16.07.2015

The libc cross-testing project

Cross-testing libc and bugs found

Cross testing libc

While discussing with a number of other people, the idea arose of the differential testing of libc implementations.

There are many of these (musl libc is my favorite; the implementation of the libc is one of the points on which the *BSD Unices differ, so that they count for at least three; and of course there is Glibc). Some of them have tests, some of them compare the results of their tests to the results obtained for the same tests with Glibc, but as far as I know no-one is running every libc’s testsuite on every libc. This is the first task of the libc cross-testing project.

Another idea is that a specialized fuzzer that produces defined inputs to libc functions is worth writing, because we can use all libc implementation as references for each other and investigate each time they do not all agree.

One immediate task would be to identify which standard library functions should be compared in this way and which libcs and testsuites already available. All tests need not be only about valid inputs. For instance, the following printf invocation is nonsense:

printf("%.9*s", 3, "abcd");

There should either be a number or an asterisk for the format width, but not both.
Clang and GCC each warn that something is wrong in this format string:

$ clang -Wall t.c
t.c:4:14: warning: invalid conversion specifier '*' [-Wformat-invalid-specifier]
…
$ gcc -Wall t.c
t.c: In function 'main':
t.c:4:3: warning: unknown conversion type character '*' in format [-Wformat=]
…

Congratulations for passing the test although you are not libcs, Open-Source C compilers.
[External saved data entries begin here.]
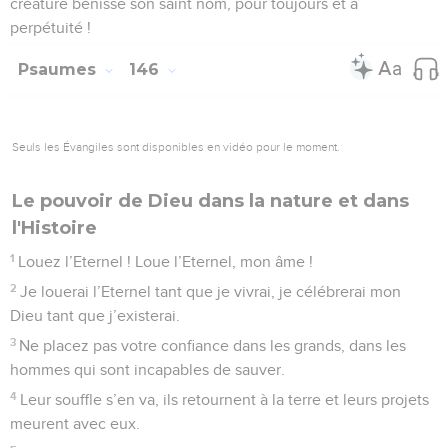
créature bénisse son saint nom, pour toujours et à
perpétuité !
Psaumes
146
Seuls les Évangiles sont disponibles en vidéo pour le moment.
Le pouvoir de Dieu dans la nature et dans
l'Histoire
1
Louez l’Eternel ! Loue l’Eternel, mon âme !
2
Je louerai l’Eternel tant que je vivrai, je célébrerai mon
Dieu tant que j’existerai.
3
Ne placez pas votre confiance dans les grands, dans les
hommes qui sont incapables de sauver.
4
Leur souffle s’en va, ils retournent à la terre et leurs projets
meurent avec eux.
Apart from libc implementation projects and, in the example above, C compilers, one related project is the Open POSIX Test Suite.
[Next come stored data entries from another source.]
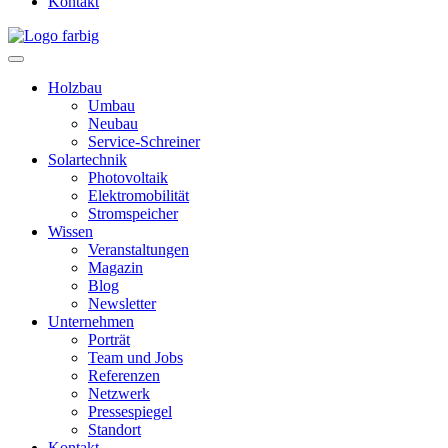
Kontakt
Holzbau
Umbau
Neubau
Service-Schreiner
Solartechnik
Photovoltaik
Elektromobilität
Stromspeicher
Wissen
Veranstaltungen
Magazin
Blog
Newsletter
Unternehmen
Porträt
Team und Jobs
Referenzen
Netzwerk
Pressespiegel
Standort
Kontakt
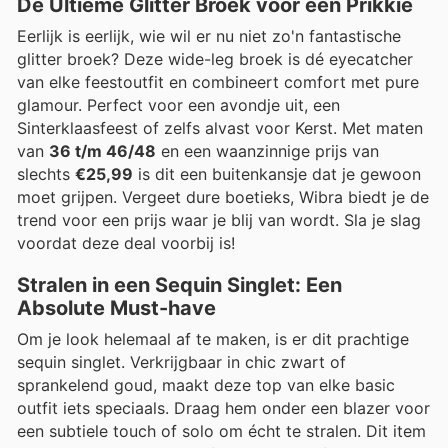
De Ultieme Glitter Broek voor een Prikkie
Eerlijk is eerlijk, wie wil er nu niet zo'n fantastische
glitter broek? Deze wide-leg broek is dé eyecatcher
van elke feestoutfit en combineert comfort met pure
glamour. Perfect voor een avondje uit, een
Sinterklaasfeest of zelfs alvast voor Kerst. Met maten
van
36 t/m 46/48
en een waanzinnige prijs van
slechts
€25,99
is dit een buitenkansje dat je gewoon
moet grijpen. Vergeet dure boetieks, Wibra biedt je de
trend voor een prijs waar je blij van wordt. Sla je slag
voordat deze deal voorbij is!
Stralen in een Sequin Singlet: Een
Absolute Must-have
Om je look helemaal af te maken, is er dit prachtige
sequin singlet. Verkrijgbaar in chic zwart of
sprankelend goud, maakt deze top van elke basic
outfit iets speciaals. Draag hem onder een blazer voor
een subtiele touch of solo om écht te stralen. Dit item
tis-interpreter contains a partial libc (implemented by myself in OCaml with contributions being made by Arduino Cascella, Eunice Martins and Laureline Patoz) that could be tested with all these techniques. Separately from that, those other standard functions implementations that are written in pure C, being applied to these tests, could be executed inside tis-interpreter to detect undefined behaviors. So that makes me twice interested. If you have your own reasons to use or contribute to this project, you should drop me a note at the e-mail address cuoq at trust-in-soft.com.

Bugs/pitfalls discovered so far

left shift of a negative number in Musl
bug in OCaml’s printf function
The C99 and C11 standards say that if the number being converted by the strto*l functions is out of range for the destination type, this should be reported as an error, but at least the Glibc version and the BSD versions of strtoul and strtoull accept some negative numbers. In fact the standard is being ambiguous here, as was already discussed on comp.std.c in 1992.
analysis of a C program that reads each of the characters of a string literal in Frama-C’s value analysis or in tis-interpreter would lead to quadratic performance in the length of the string literal, where linearish performance could be expected
At the time of this writing, the Linux documentation for strtoull says “Since strtoul() can legitimately return 0 or ULONG_MAX (ULLONG_MAX for strtoull()) on both success and failure, the calling program should set errno to 0 before the call, and then determine if an error occurred by checking whether errno has a nonzero value after the call” but errno is not set for the kind of failure that is characterized by the condition *endptr == nptr. To match the implementation, the documentation should recommend both to set and check errno on the one hand and on the other hand to check whether *endptr == nptr.
Brian Mastenbrook used a combination of KLEE, UBSan and tis-interpreter to identify and report two signed overflows in Musl’s implementation of its internal function __secs_to_tm, used in API functions such as gmtime.